Вот почему не поверили Смирновой. Пушкин, подобно Гёте, рассуждающий о мировой поэзии, о философии, о религии, о судьбах России, о прошлом и будущем человечества, – это было так ново, так странно и чуждо заранее составленному мнению, что книгу Смирновой постарались не понять, стали замалчивать, или, по обычаю русской журналистики, которая мало выиграла со времен Булгарина, непристойно вышучивали, выискивали в ней ошибок, придирались к мелким неточностям, чтобы доказать, что собеседница Пушкина не заслуживает доверия, а ее отношение к Николаю I сочли неблаговидным с либеральной точки зрения. Сделать это было тем легче, что русское общество до сих пор не имеет своего мнения о книгах и ходит на помочах у критики. Еще раз, через 60 лет после смерти, великий поэт оказался не по плечу своей родине, еще раз восторжествовал дух Булгарина, дух Писарева, ибо оба эти духа родственнее друг другу, чем обыкновенно думают.
Но книга Смирновой имеет свое будущее: в беседах с лучшими людьми века Пушкин недаром бросает семена неосуществленной русской культуры. Когда наступит не академический и не лицемерный возврат к Пушкину, когда у нас явится, наконец, критика, т. е. культурное самосознание народа, соответствующее величию нашей поэзии, – «Записки» Смирновой будут оценены и поняты, как живые заветы величайшего из русских людей будущему русскому просвещению.
Историческое значение этой книги заключается в том, что воспроизводимый ею образ Пушкина-мыслителя как нельзя более соответствует образу, который таится в необъясненной глубине законченных созданий поэта и отрывков, намеков, заметок, писем, дневников. Для внимательного исследователя неразрывная связь и даже совпадение этих двух образов есть неопровержимое доказательство истинности пушкинского духа в «Записках» Смирновой, каковы бы ни были их внешние промахи и неточности. Пушкин и здесь, и там – и в своих произведениях, и у Смирновой – один человек, не только в главных чертах, но и в мелких подробностях, в неуловимых оттенках личности. Нередко Пушкин у Смирновой объясняет мысль, на которую намекал в недоконченной заметке своих дневников, и наоборот, мысль, которая брошена мимоходом в беседе со Смирновой, становится ясной только в связи с некоторыми рукописными набросками и заметками. Смирнова открывает нам глаза на Пушкина, разоблачает в нем то, что мы, так сказать, видя – не видели, слыша – не слышали. Перед нами возникает не только живой Пушкин, каким мы его знаем, но и Пушкин будущего, Пушкин недовершенных замыслов, – такой, каким мы его предчувствуем по гениальным откровениям и намекам. Делается понятным, откуда и куда он шел, открывается высшая ступень просветления, которой он не достиг, но уже достигал. Еще шаг, еще усилие – и Пушкин поднял и вынес бы русскую поэзию, русскую культуру на мировую высоту. В это мгновение завеса падает, голос поэта умолкает навеки, и, в сущности, вся последующая история русской литературы есть история довольно робкой и малодушной борьбы за пушкинскую культуру с нахлынувшею волною демократического варварства, история могущественного, но одностороннего воплощения его идеалов, медленного угасания, падения, смерти Пушкина в русской литературе.

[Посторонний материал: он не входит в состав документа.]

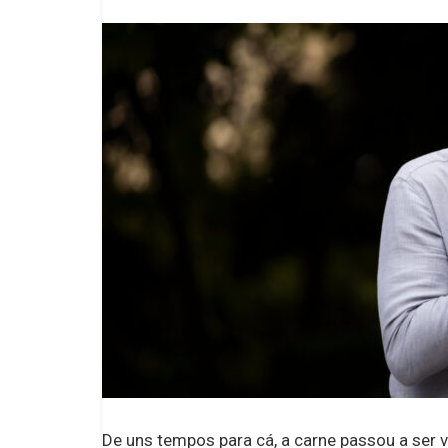
De uns tempos para cá, a carne passou a ser 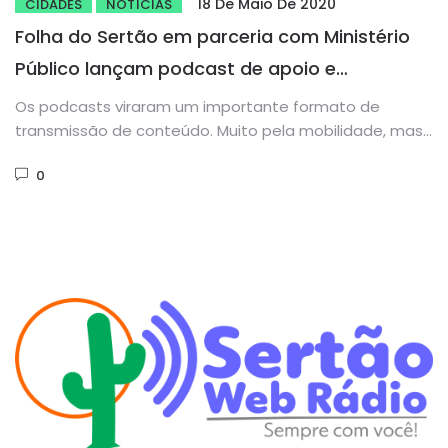
18 De Maio De 2020
CIDADES
NOTÍCIAS
Folha do Sertão em parceria com Ministério
Público lançam podcast de apoio e
informações à sociedade
Os podcasts viraram um importante formato de
transmissão de conteúdo. Muito pela mobilidade, mas
também pela variedade de assuntos...
0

Трудность обнаружить миросозерцание Пушкина заключается в том, что нет одного, главного произведения, в котором поэт сосредоточил бы свой гений, сказал миру все, что имел сказать, как Данте – в «Божественной комедии», как Гёте – в «Фаусте». Наиболее совершенные создания Пушкина не дают полной меры его сил: внимательный исследователь отходит от них с убеждением, что поэт выше своих созданий. Подобно Петру Великому, с которым он чувствовал глубокую связь, Пушкин был не столько совершителем, сколько начинателем русского просвещения. В самых разнообразных областях закладывает он фундаменты будущих зданий, пролагает дороги, рубит просеки. Роман, повесть, лирика, поэма, драма – всюду он из первых или первый, одинокий или единственный. Ему так много надо совершить, что он торопится, переходит от замысла к замыслу, покидает недоконченными величайшие создания. «Медный всадник», «Русалка», «Галуб»[74], «Драматические сцены» – только гениальные наброски. «Евгений Онегин» обрывается – и заключительные стихи недаром полны предчувствием безвременного конца.
74
Принятое название поэмы – «Тазит»; Галуб – неправильное прочтение имени персонажа Гасуба.